Eletta venerdì dall’Assemblea provinciale del partito, che ha indicato anche il nuovo presidente in Silvano Magnelli

TRESTE “Raccogliere le istanze di cambiamento emerse della campagna elettorale, dal congresso e dai tempi mutati. Non cambiare il Pd ma tirarne fuori il meglio, con una presenza continua sul territorio, rafforzando i circoli, in un raccordo tra partito, consiglieri regionali, comunali e circoscrizionali. E poi opposizione dura in Consiglio comunale e fuori, avendo le priorità del lavoro, della sanità pubblica, dell’ambiente del ruolo internazionale di Trieste e della cultura”.

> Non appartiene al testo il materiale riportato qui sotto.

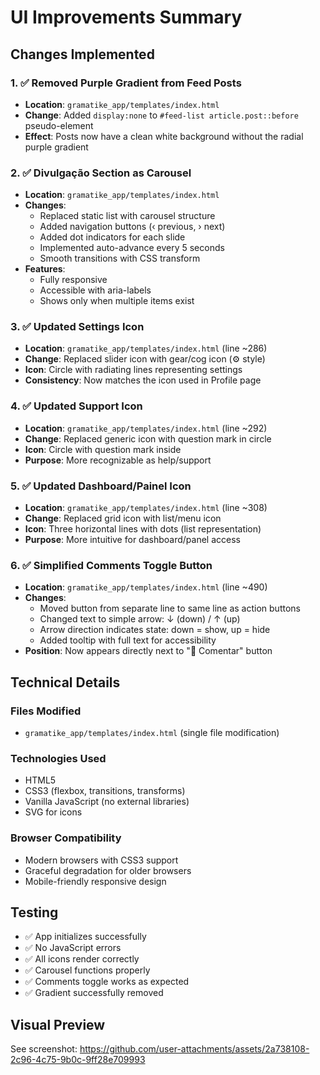 # UI Improvements Summary

## Changes Implemented

### 1. ✅ Removed Purple Gradient from Feed Posts
- **Location**: `gramatike_app/templates/index.html`
- **Change**: Added `display:none` to `#feed-list article.post::before` pseudo-element
- **Effect**: Posts now have a clean white background without the radial purple gradient

### 2. ✅ Divulgação Section as Carousel
- **Location**: `gramatike_app/templates/index.html` 
- **Changes**:
  - Replaced static list with carousel structure
  - Added navigation buttons (‹ previous, › next)
  - Added dot indicators for each slide
  - Implemented auto-advance every 5 seconds
  - Smooth transitions with CSS transform
- **Features**:
  - Fully responsive
  - Accessible with aria-labels
  - Shows only when multiple items exist

### 3. ✅ Updated Settings Icon
- **Location**: `gramatike_app/templates/index.html` (line ~286)
- **Change**: Replaced slider icon with gear/cog icon (⚙️ style)
- **Icon**: Circle with radiating lines representing settings
- **Consistency**: Now matches the icon used in Profile page

### 4. ✅ Updated Support Icon
- **Location**: `gramatike_app/templates/index.html` (line ~292)
- **Change**: Replaced generic icon with question mark in circle
- **Icon**: Circle with question mark inside
- **Purpose**: More recognizable as help/support

### 5. ✅ Updated Dashboard/Painel Icon
- **Location**: `gramatike_app/templates/index.html` (line ~308)
- **Change**: Replaced grid icon with list/menu icon
- **Icon**: Three horizontal lines with dots (list representation)
- **Purpose**: More intuitive for dashboard/panel access

### 6. ✅ Simplified Comments Toggle Button
- **Location**: `gramatike_app/templates/index.html` (line ~490)
- **Changes**:
  - Moved button from separate line to same line as action buttons
  - Changed text to simple arrow: ↓ (down) / ↑ (up)
  - Arrow direction indicates state: down = show, up = hide
  - Added tooltip with full text for accessibility
- **Position**: Now appears directly next to "💬 Comentar" button

## Technical Details

### Files Modified
- `gramatike_app/templates/index.html` (single file modification)

### Technologies Used
- HTML5
- CSS3 (flexbox, transitions, transforms)
- Vanilla JavaScript (no external libraries)
- SVG for icons

### Browser Compatibility
- Modern browsers with CSS3 support
- Graceful degradation for older browsers
- Mobile-friendly responsive design

## Testing
- ✅ App initializes successfully
- ✅ No JavaScript errors
- ✅ All icons render correctly
- ✅ Carousel functions properly
- ✅ Comments toggle works as expected
- ✅ Gradient successfully removed

## Visual Preview
See screenshot: https://github.com/user-attachments/assets/2a738108-2c96-4c75-9b0c-9ff28e709993
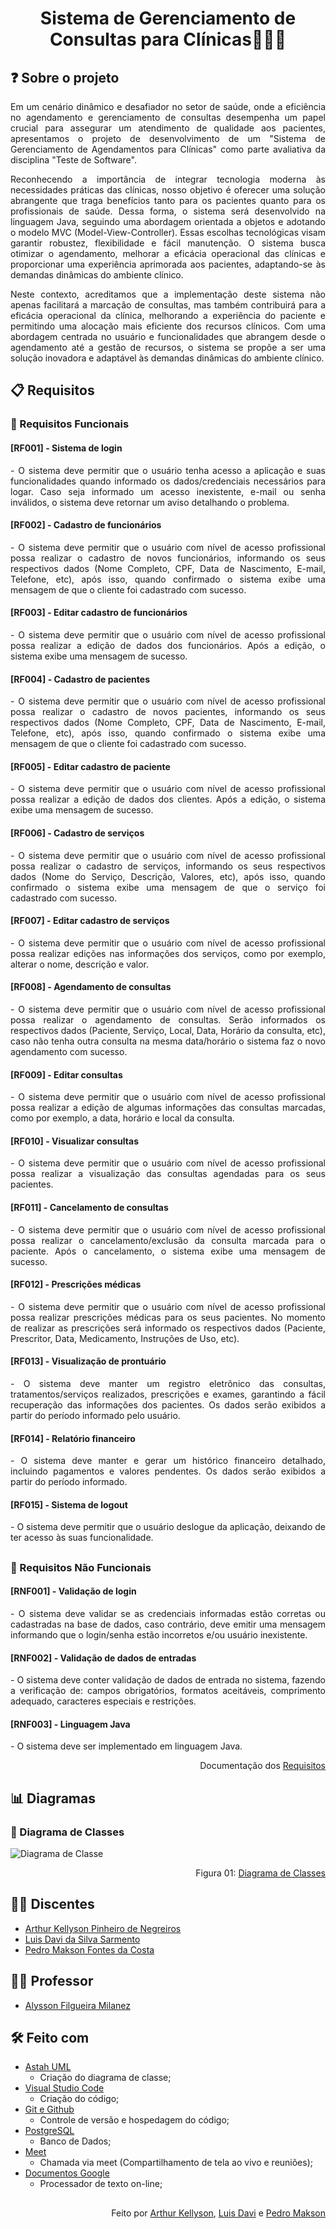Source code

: <h1 align="center">Sistema de Gerenciamento de Consultas para Clínicas👨🏼‍⚕️</h1>

## ❓ Sobre o projeto
   <p align="justify">Em um cenário dinâmico e desafiador no setor de saúde, onde a eficiência no agendamento e gerenciamento de consultas desempenha um papel crucial para assegurar um atendimento de qualidade aos pacientes, apresentamos o projeto de desenvolvimento de um "Sistema de Gerenciamento de Agendamentos para Clínicas" como parte avaliativa da disciplina "Teste de Software".
</p>
   <p align="justify">Reconhecendo a importância de integrar tecnologia moderna às necessidades práticas das clínicas, nosso objetivo é oferecer uma solução abrangente que traga benefícios tanto para os pacientes quanto para os profissionais de saúde. Dessa forma, o sistema será desenvolvido na linguagem Java, seguindo uma abordagem orientada a objetos e adotando o modelo MVC (Model-View-Controller). Essas escolhas tecnológicas visam garantir robustez, flexibilidade e fácil manutenção. O sistema busca otimizar o agendamento, melhorar a eficácia operacional das clínicas e proporcionar uma experiência aprimorada aos pacientes, adaptando-se às demandas dinâmicas do ambiente clínico.
</p> 
   <p align="justify">Neste contexto, acreditamos que a implementação deste sistema não apenas facilitará a marcação de consultas, mas também contribuirá para a eficácia operacional da clínica, melhorando a experiência do paciente e permitindo uma alocação mais eficiente dos recursos clínicos. Com uma abordagem centrada no usuário e funcionalidades que abrangem desde o agendamento até a gestão de recursos, o sistema se propõe a ser uma solução inovadora e adaptável às demandas dinâmicas do ambiente clínico.</p> 

## 📋 Requisitos
</t><h3 align="justify">🔹 Requisitos Funcionais</h3>

<h4>[RF001] - Sistema de login</h4> 
    <p align="justify">- O sistema deve permitir que o usuário tenha acesso a aplicação e suas funcionalidades quando informado os dados/credenciais necessários para logar. Caso seja informado um acesso inexistente, e-mail ou senha inválidos, o sistema deve retornar um aviso detalhando o problema.</p>

<h4>[RF002] - Cadastro de funcionários</h4>
    <p align="justify">- O sistema deve permitir que o usuário com nível de acesso profissional possa realizar o cadastro de novos funcionários, informando os seus respectivos dados (Nome Completo, CPF, Data de Nascimento, E-mail, Telefone, etc), após isso, quando confirmado o sistema exibe uma mensagem de que o cliente foi cadastrado com sucesso.</p>

<h4>[RF003] - Editar cadastro de funcionários</h4>
    <p align="justify">- O sistema deve permitir que o usuário com nível de acesso profissional possa realizar a edição de dados dos funcionários. Após a edição, o sistema exibe uma mensagem de sucesso.</p>

<h4>[RF004] - Cadastro de pacientes</h4> 
    <p align="justify">- O sistema deve permitir que o usuário com nível de acesso profissional possa realizar o cadastro de novos pacientes, informando os seus respectivos dados (Nome Completo, CPF, Data de Nascimento, E-mail, Telefone, etc), após isso, quando confirmado o sistema exibe uma mensagem de que o cliente foi cadastrado com sucesso.</p>

<h4>[RF005] - Editar cadastro de paciente</h4>
    <p align="justify">- O sistema deve permitir que o usuário com nível de acesso profissional possa realizar a edição de dados dos clientes. Após a edição, o sistema exibe uma mensagem de sucesso.</p>

<h4>[RF006] - Cadastro de serviços</h4> 
    <p align="justify">- O sistema deve permitir que o usuário com nível de acesso profissional possa realizar o cadastro de serviços, informando os seus respectivos dados (Nome do Serviço, Descrição, Valores, etc), após isso, quando confirmado o sistema exibe uma mensagem de que o serviço foi cadastrado com sucesso.</p>

<h4>[RF007] - Editar cadastro de serviços</h4>
    <p align="justify">- O sistema deve permitir que o usuário com nível de acesso profissional possa realizar edições nas informações dos serviços, como por exemplo, alterar o nome, descrição e valor.</p>

<h4>[RF008] - Agendamento de consultas</h4>
    <p align="justify">- O sistema deve permitir que o usuário com nível de acesso profissional possa realizar o agendamento de consultas. Serão informados os respectivos dados (Paciente, Serviço, Local, Data, Horário da consulta, etc), caso não tenha outra consulta na mesma data/horário o sistema faz o novo agendamento com sucesso.</p>
    
<h4>[RF009] - Editar consultas</h4>
    <p align="justify">- O sistema deve permitir que o usuário com nível de acesso profissional possa realizar a edição de algumas informações das consultas marcadas, como por exemplo, a data, horário e local da consulta.</p>

<h4>[RF010] - Visualizar consultas</h4>
    <p align="justify">- O sistema deve permitir que o usuário com nível de acesso profissional possa realizar a visualização das consultas agendadas para os seus pacientes.</p>

<h4>[RF011] - Cancelamento de consultas</h4>
    <p align="justify">- O sistema deve permitir que o usuário  com nível de acesso profissional possa realizar o cancelamento/exclusão da consulta marcada para o paciente. Após o cancelamento, o sistema exibe uma mensagem de sucesso.</p>

<h4>[RF012] - Prescrições médicas</h4>
    <p align="justify">- O sistema deve permitir que o usuário com nível de acesso profissional possa realizar prescrições médicas para os seus pacientes. No momento de realizar as prescrições será informado os respectivos dados (Paciente, Prescritor, Data, Medicamento, Instruções de Uso, etc).</p>

<h4>[RF013] - Visualização de prontuário</h4>
    <p align="justify">- O sistema deve manter um registro eletrônico das consultas, tratamentos/serviços realizados, prescrições e exames, garantindo a fácil recuperação das informações dos pacientes. Os dados serão exibidos a partir do período informado pelo usuário.</p>

<h4>[RF014] - Relatório financeiro</h4>
    <p align="justify">- O sistema deve manter e gerar um histórico financeiro detalhado, incluindo pagamentos e valores pendentes. Os dados serão exibidos a partir do período informado.</p>

<h4>[RF015] - Sistema de logout</h4>
    <p align="justify">- O sistema deve permitir que o usuário deslogue da aplicação, deixando de ter acesso às suas funcionalidade.<p>
	    
##
<h3 align="justify">🔸 Requisitos Não Funcionais</h3>

<h4>[RNF001] - Validação de login</h4> 
    <p align="justify">- O sistema deve validar se as credenciais informadas estão corretas ou cadastradas na base de dados, caso contrário, deve emitir uma mensagem informando que o login/senha estão incorretos e/ou usuário inexistente.</p>

<h4>[RNF002] - Validação de dados de entradas</h4>
    <p align="justify">- O sistema deve conter validação de dados de entrada no sistema, fazendo a verificação de: campos obrigatórios, formatos aceitáveis, comprimento adequado, caracteres especiais e restrições.</p>

<h4>[RNF003] - Linguagem Java</h4>
<p align="justify">- O sistema deve ser implementado em linguagem Java.</p>

<p align="right">
   Documentação dos <a href="https://docs.google.com/document/d/1LuUPISf02Jz1BWatXY0dPWpjax62CK_r2kCl8-Ks2nA/edit?usp=sharing" target="_blank">Requisitos</a>
</p>

## 📊 Diagramas
<h3 align="justify">📑 Diagrama de Classes</h3>

![Diagrama de Classe](https://github.com/PedroMakson/Clinica/blob/main/Diagramas/DiagramaDeClasse.png?raw=true)
<p align="right">
   Figura 01: <a href="https://drive.google.com/file/d/1rQWGY-u24EdTtthOCRRWNBHo2Ge2iUAb/view?usp=drive_link" target="_blank">Diagrama de Classes</a>
</p>

## 👨‍🎓 Discentes
* [Arthur Kellyson Pinheiro de Negreiros](https://github.com/Arthurkellysonp)</br>
* [Luis Davi da Silva Sarmento](https://github.com/lluisdavi)</br>
* [Pedro Makson Fontes da Costa](https://github.com/PedroMakson)</br>

 ## 👨‍🏫 Professor
 * [Alysson Filgueira Milanez](https://github.com/alyssonfm)<br/>

 ##  🛠 Feito com
* [Astah UML](https://astah.net/downloads/)
    * Criação do diagrama de classe;
* [Visual Studio Code](https://code.visualstudio.com/)
    * Criação do código;
* [Git e Github](https://github.com/liviabeatrizml/GradeHoraria)
    * Controle de versão e hospedagem do código;
* [PostgreSQL](https://www.postgresql.org/)
   * Banco de Dados;
* [Meet](https://meet.google.com/)
	 * Chamada via meet (Compartilhamento de tela ao vivo e reuniões);
* [Documentos Google](https://docs.google.com/document/d/1LuUPISf02Jz1BWatXY0dPWpjax62CK_r2kCl8-Ks2nA/edit?usp=sharing)
    * Processador de texto on-line;
##

<p align="right">
   Feito por <a href="https://github.com/Arthurkellysonp" target="_blank">Arthur Kellyson</a>,
   <a href="https://github.com/lluisdavi" target="_blank"> Luis Davi</a> e
   <a href="https://github.com/PedroMakson" target="_blank"> Pedro Makson</a>
</p>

Sono alcuni dei concetti guida illustrati da Caterina Conti, nuova segretaria del Pd provinciale di Trieste, eletta venerdì dall’Assemblea provinciale del partito, che ha indicato anche il nuovo presidente in Silvano Magnelli. Nella sua analisi, Conti ha evidenziato che “dall’ultima campagna elettorale abbiamo imparato molto. Ci siamo andati vicini, ma ci è mancato qualcosa, che possiamo e dobbiamo attuare adesso, già in quest’anno”. Di qui, la sua esortazione a “fare fatica” e alla “ mobilitazione permanente su ogni elemento critico da evidenziare su Trieste e sui Comuni circostanti in cui non governiamo”. “Il lavoro deve essere la nostra preoccupazione costante – ha spiegato Conti - vogliamo stare vicini non solo al nostro elettorato classico, ma anche riallacciare il dialogo con il lavoro autonomo”, e dunque “passare dalla difesa dei diritti civili individuali alla promozione dei diritti sociali, collettivi, da promuovere con una costante lotta alle disuguaglianze. E questi diritti sono da esigere anche dove il lavoratore magari è solo con la sua partita Iva”.

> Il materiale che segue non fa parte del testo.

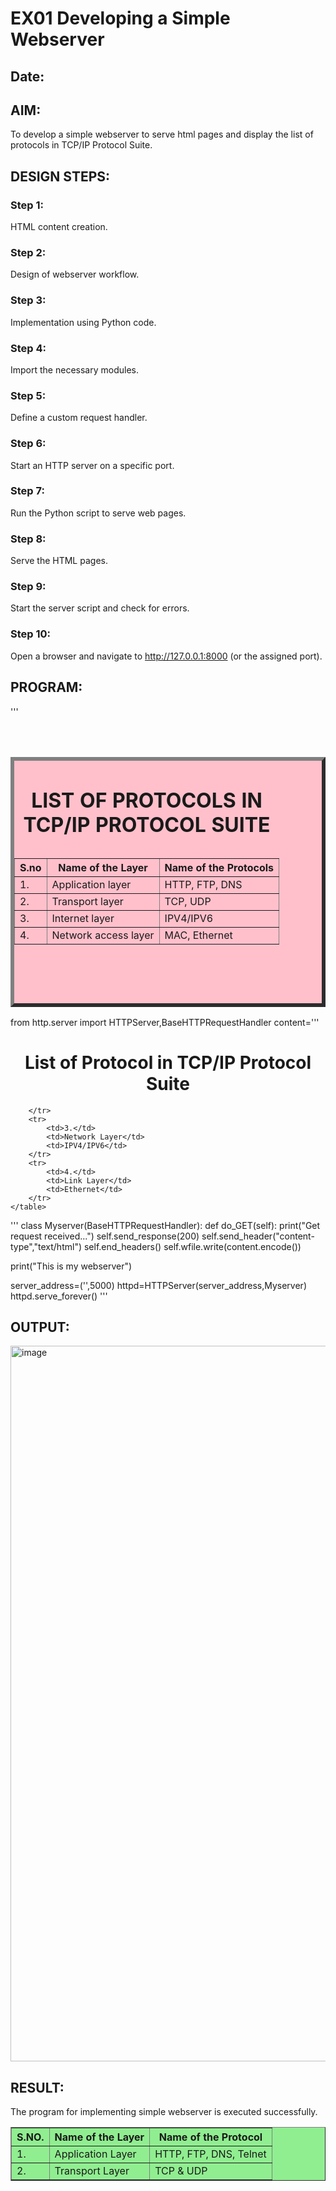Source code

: # EX01 Developing a Simple Webserver
## Date:

## AIM:
To develop a simple webserver to serve html pages and display the list of protocols in TCP/IP Protocol Suite.

## DESIGN STEPS:
### Step 1: 
HTML content creation.

### Step 2:
Design of webserver workflow.

### Step 3:
Implementation using Python code.

### Step 4:
Import the necessary modules.

### Step 5:
Define a custom request handler.

### Step 6:
Start an HTTP server on a specific port.

### Step 7:
Run the Python script to serve web pages.

### Step 8:
Serve the HTML pages.

### Step 9:
Start the server script and check for errors.

### Step 10:
Open a browser and navigate to http://127.0.0.1:8000 (or the assigned port).

## PROGRAM:
'''
<html>
<head>
   <center>
      <TITLE> TYPES OF PROTOCOLS</TITLE>
   </center>
</head>
<body>
   <center>
      <table border="6" bgcolor="pink" WIDTH="600PX" HEIGHT="400PX">
         <caption> <h1>LIST OF PROTOCOLS IN TCP/IP PROTOCOL SUITE</h1></caption>
         <br></br>
         <tr bgcolor="pink">
            <th>S.no</th> <th>Name of the Layer</th> <th>Name of the Protocols</th>
         </tr>
         <tr>
            <td>1.</td> <td>Application layer</td> <td>HTTP, FTP, DNS</td>
         </tr>
         <tr>
            <td>2.</td> <td>Transport layer</td> <td>TCP, UDP</td>
         </tr>
         <tr>
            <td>3.</td> <td>Internet layer</td> <td>IPV4/IPV6</td>
         </tr>
         <tr>
            <td>4.</td> <td>Network access layer</td> <td>MAC, Ethernet</td>
         </tr>
      </table>
   </center>
</body>
</html>

from http.server import HTTPServer,BaseHTTPRequestHandler
content='''
<!doctype html>
<html>
<head>
    <title>My Web Server</title>
</head>
<body>
    <center><h1>List of Protocol in TCP/IP Protocol Suite</h1></center>
    <table border="1" align="center" cellpadding="10" bgcolor="lightgreen">
        <tr>
            <th>S.NO.</th>
            <th>Name of the Layer</th>
            <th>Name of the Protocol</th>
        </tr>
        <tr>
            <td>1.</td> 
            <td>Application Layer</td>
            <td>HTTP, FTP, DNS, Telnet</td>
        </tr>
        <tr>
            <td>2.</td>
            <td>Transport Layer</td>
            <td>TCP & UDP</td>
            
        </tr>
        <tr>
            <td>3.</td>
            <td>Network Layer</td>
            <td>IPV4/IPV6</td>
        </tr>
        <tr>
            <td>4.</td>
            <td>Link Layer</td>
            <td>Ethernet</td>
        </tr>
    </table>
</body>
</html>
'''
class Myserver(BaseHTTPRequestHandler):
    def do_GET(self):
        print("Get request received...")
        self.send_response(200)
        self.send_header("content-type","text/html")
        self.end_headers()
        self.wfile.write(content.encode())

print("This is my webserver")

server_address=('',5000)
httpd=HTTPServer(server_address,Myserver)
httpd.serve_forever()
'''
## OUTPUT:
<img width="1717" height="1145" alt="image" src="https://github.com/user-attachments/assets/1a215dd8-e53a-46d4-8d18-af259e22452b" />


## RESULT:
The program for implementing simple webserver is executed successfully.
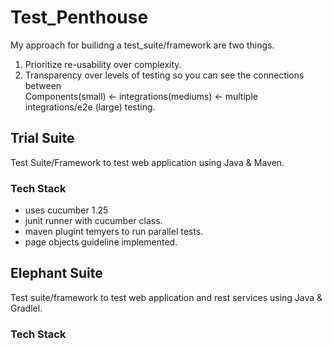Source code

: # Test_Penthouse

My approach for builidng a test_suite/framework are two things.

1. Prioritize re-usability over complexity.
2. Transparency over levels of testing so you can see the connections between <br />
   Components(small) <- integrations(mediums) <- multiple integrations/e2e (large) testing.

## Trial Suite

Test Suite/Framework to test web application using Java & Maven.

### Tech Stack
* uses cucumber 1.25 
* junit runner with cucumber class.
* maven plugint temyers to run parallel tests.
* page objects guideline implemented.


## Elephant Suite

Test suite/framework to test web application and rest services using Java & Gradlel.

### Tech Stack




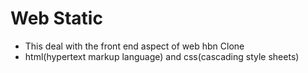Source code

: # Web Static
- This deal with the front end aspect of web hbn Clone
- html(hypertext markup language) and css(cascading style sheets)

Per la neosegretaria il partito non deve mancare sui grandi temi “dal collegamento di Trieste con la rete ferroviaria e aerea, all’acciaieria, alla partita di Generali e Fincantieri, di Watsila e Flex, ai temi fondamentali del ruolo nelle partecipate, il Pd deve essere informato e aperto, capace di comprendere e di giocare un ruolo”.

Dal punto di vista dei rapporti con le altre forze politiche e sociali, Conti ha esortato il Pd “anche in vista delle prossime sfide elettorali, a configurarsi sempre più come il cardine di un’alleanza larga, civica, che raccoglie tutti coloro che si riconoscono nei valori del lavoro e del merito, di ambiente, solidarietà, sanità e scuola pubblica, di lotta alle diseguaglianze”.

“Il 16% è un punto di partenza verso le prossime scadenze elettorali, uno stimolo per radicarci ed essere il perno di un’alleanza aperta e inclusiva, soprattutto – ha rimarcato - un’alleanza vincente”.